The chart in real GDP per working age (15-64) person is reflective of the core problem in the eurozone, which is in no way addressed by the policymakers.
However, the focus of this article is not on the sovereign debt problems faced by the peripheral economies. This article discusses the increasing concern of the growth, unemployment and debt contagion spreading to the core eurozone economy in the foreseeable future.
The biggest reason to be concerned is evident from the next chart, which gives the real GDP growth contribution coming from core and peripheral economies.
With the peripheral country's growth contribution being already negative, the real GDP growth contribution from core economies (Belgium, France, Germany and Netherlands) is also dwindling fast. Therefore, the resilient part of Europe is also heading toward a very likely contraction in the foreseeable future.
Germany, in particular, deserves a mention as the country can be considered to be an important pillar, which is holding the eurozone together. For an export-oriented economy, the shrinking manufacturing PMI is a reason for concern. Further, a meaningful slowdown in China is likely to impact the German export market for relatively long.
A slowdown can result in renewed efforts to boost economic growth through government spending. It is very likely that austerity will be thrown out of the door and the government debt continues to trend higher for peripheral as well as core eurozone economies.

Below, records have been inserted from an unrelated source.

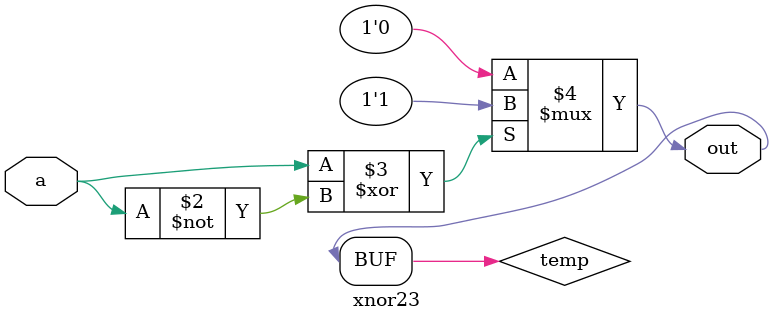
<source format=v>
module xnor23 (
    input wire a,
    output wire out
);

    reg temp;
    always @(*) begin
        temp = (a ^ a == 1'b0) ? 1'b1 : 1'b0;
    end

    assign out = temp;
endmodule

</source>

The concerns will mount if global economic growth remains anemic for a relatively long time. I am of the opinion that growth will remain sluggish globally as the new easing measures announced by central bankers do little to boost real economic activity. The stimulus has been directed toward helping financial institutions, asset markets and governments struggling with the sovereign debt crisis.
Therefore, the problems in the eurozone are likely to escalate going forward with the spotlight being equally on the core economies than the peripheral economies. Policymakers in the euozone need to think beyond the current short-term fix and address the core problems in the eurozone.
From an investment perspective, the euro is a sell on any further rally while the eurozone banking system is a complete avoid. I am of the opinion that the dollar will continue to perform relatively well compared with the euro over the medium- to long-term. Also, the biggest problems and challenges for policymakers in the eurozone are yet to come.